*Task requirements:* Gather every line from the entries below that contains the word "Between", matching its capitalization exactly.

** Opening Extracted material block **

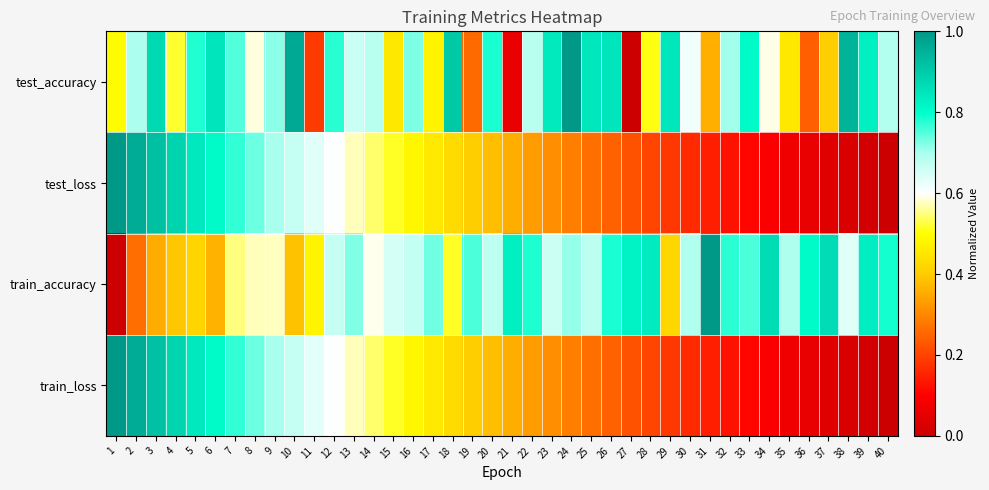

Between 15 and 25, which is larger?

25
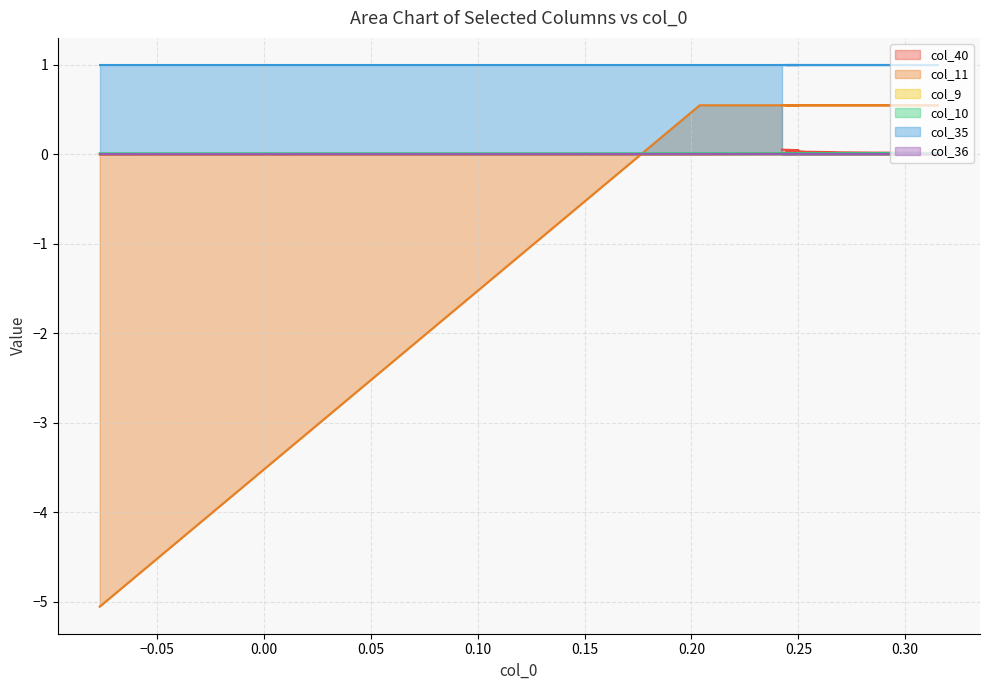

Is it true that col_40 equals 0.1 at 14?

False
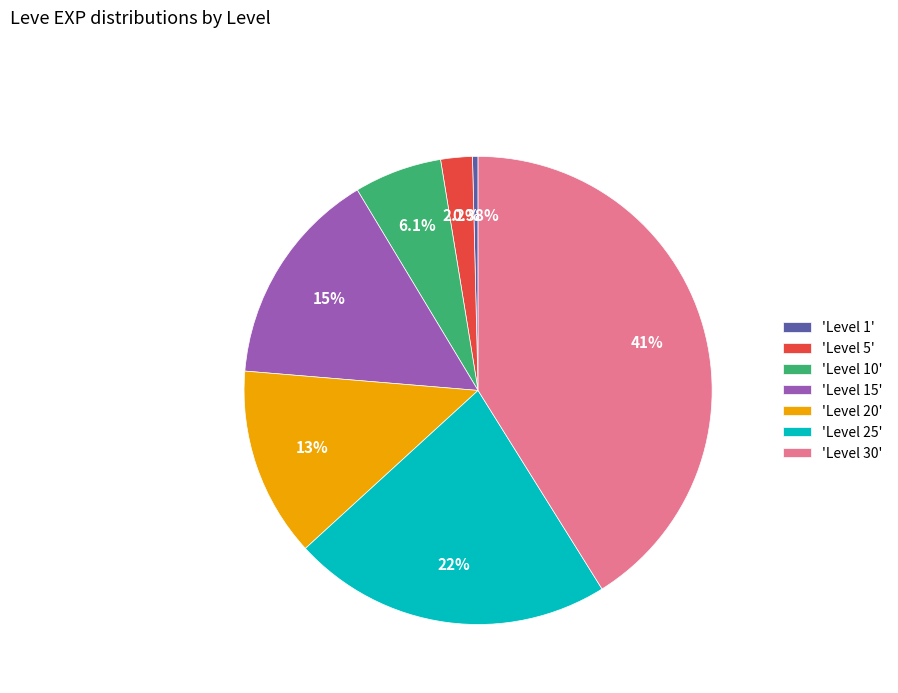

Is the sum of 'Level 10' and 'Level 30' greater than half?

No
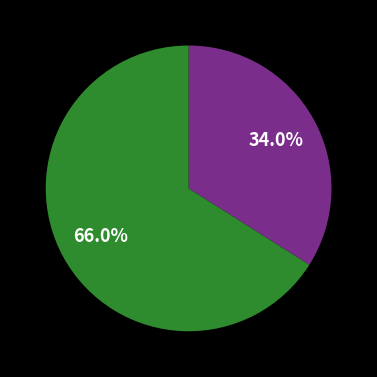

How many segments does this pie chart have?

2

** Closing Extracted material block **
** Opening Extracted material block **

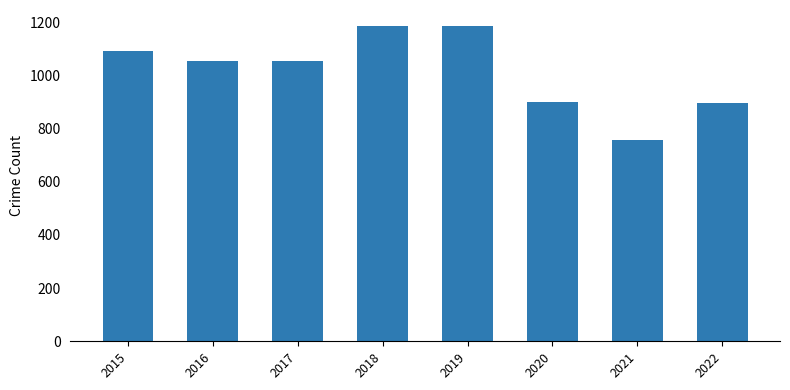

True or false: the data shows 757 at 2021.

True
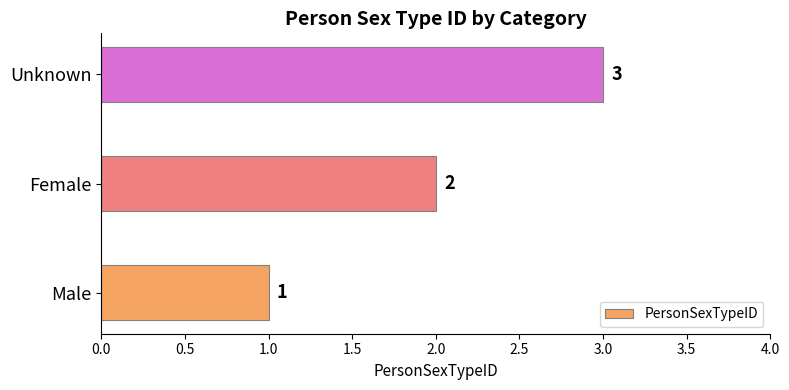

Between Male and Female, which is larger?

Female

** Closing Extracted material block **

*Solution below:*
Between 15 and 25, which is larger?
Between Male and Female, which is larger?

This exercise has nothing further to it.